- _What you should do_
Below are some records. Count the lines with "offence" in them and give nothing but the total.
─── Input ───
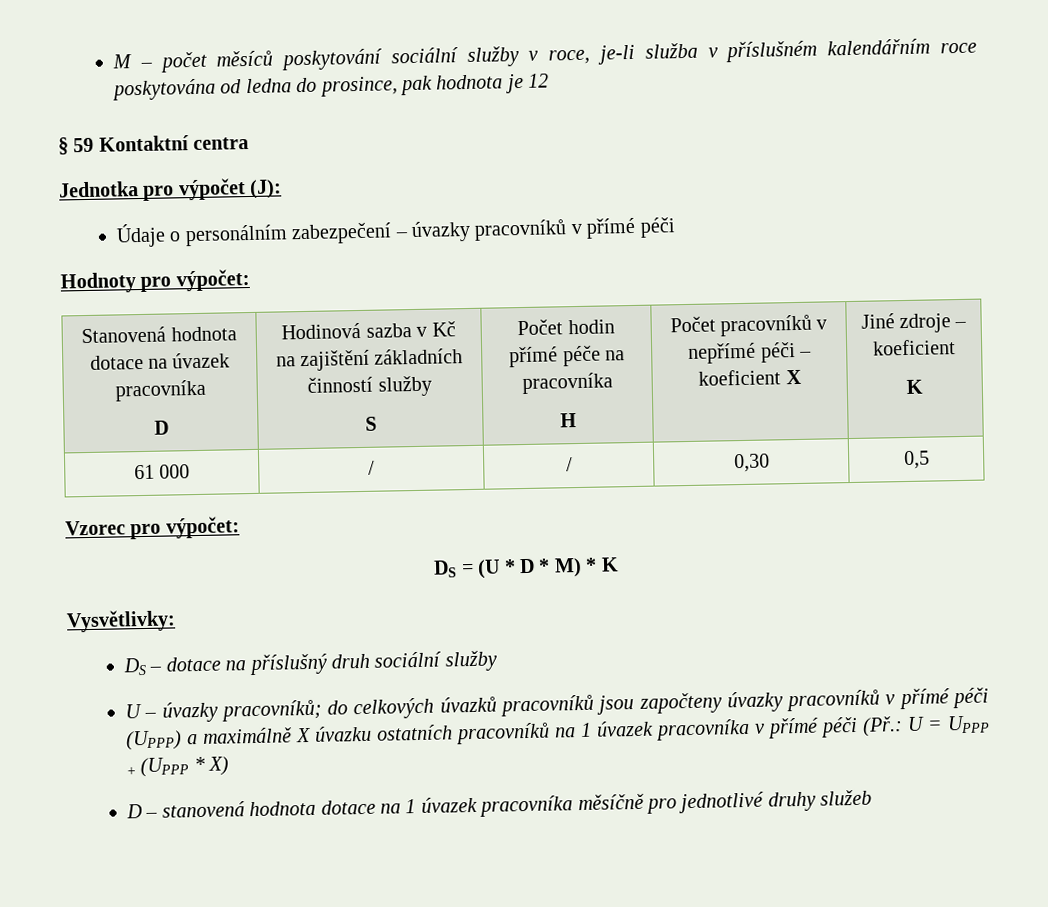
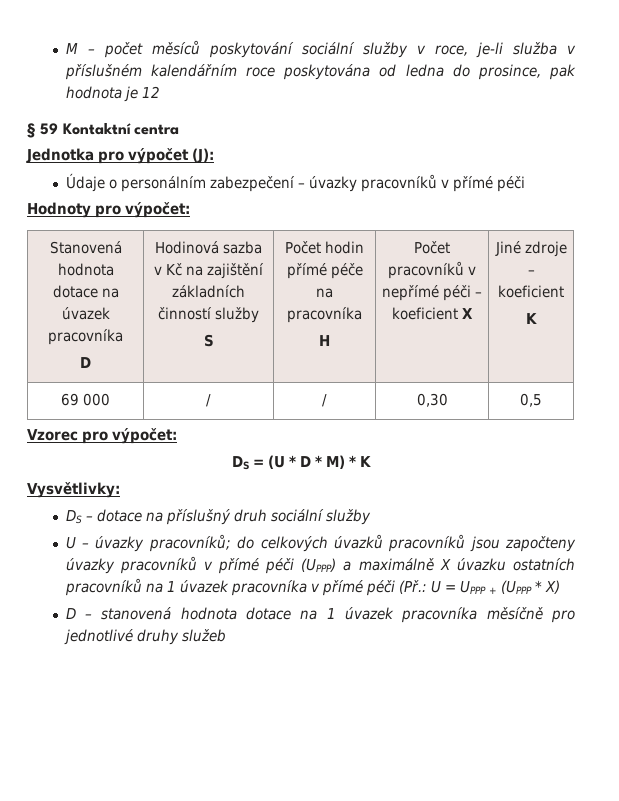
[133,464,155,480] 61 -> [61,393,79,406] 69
───
─── Input ───
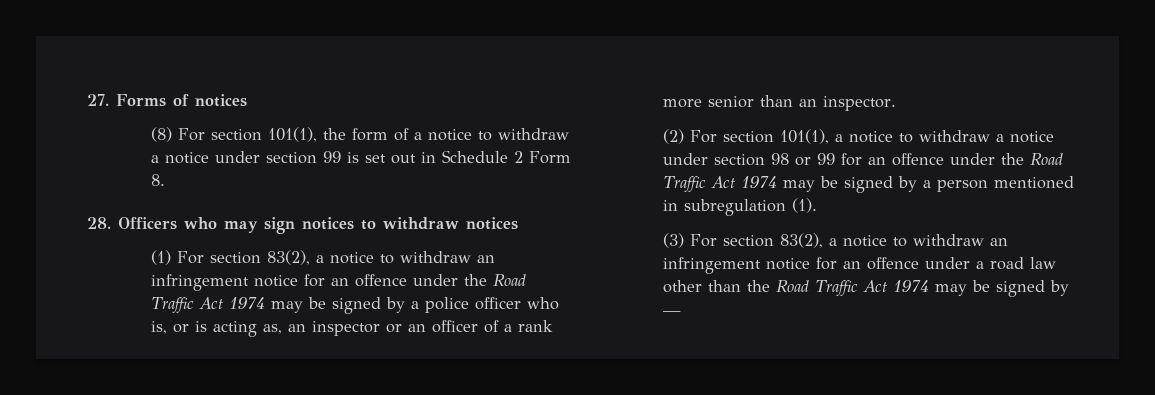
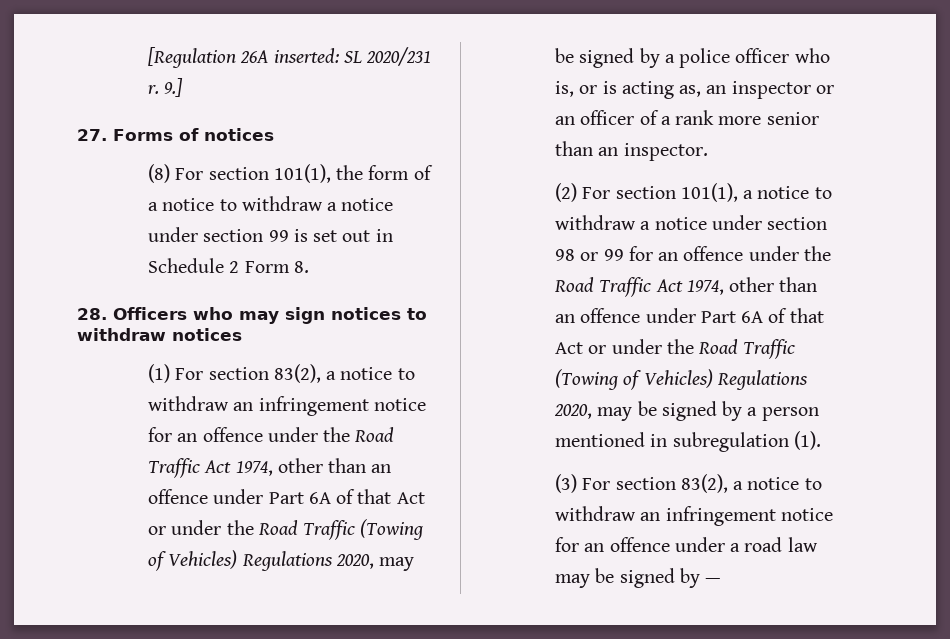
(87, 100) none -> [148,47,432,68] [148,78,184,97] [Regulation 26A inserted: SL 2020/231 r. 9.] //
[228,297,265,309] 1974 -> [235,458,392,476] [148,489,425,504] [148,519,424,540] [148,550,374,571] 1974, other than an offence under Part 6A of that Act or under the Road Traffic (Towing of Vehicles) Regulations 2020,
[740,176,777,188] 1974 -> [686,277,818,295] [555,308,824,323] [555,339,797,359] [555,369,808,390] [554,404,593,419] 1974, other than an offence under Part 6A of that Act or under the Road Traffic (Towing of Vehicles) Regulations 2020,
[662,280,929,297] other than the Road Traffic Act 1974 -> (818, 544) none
───
- _Result_
2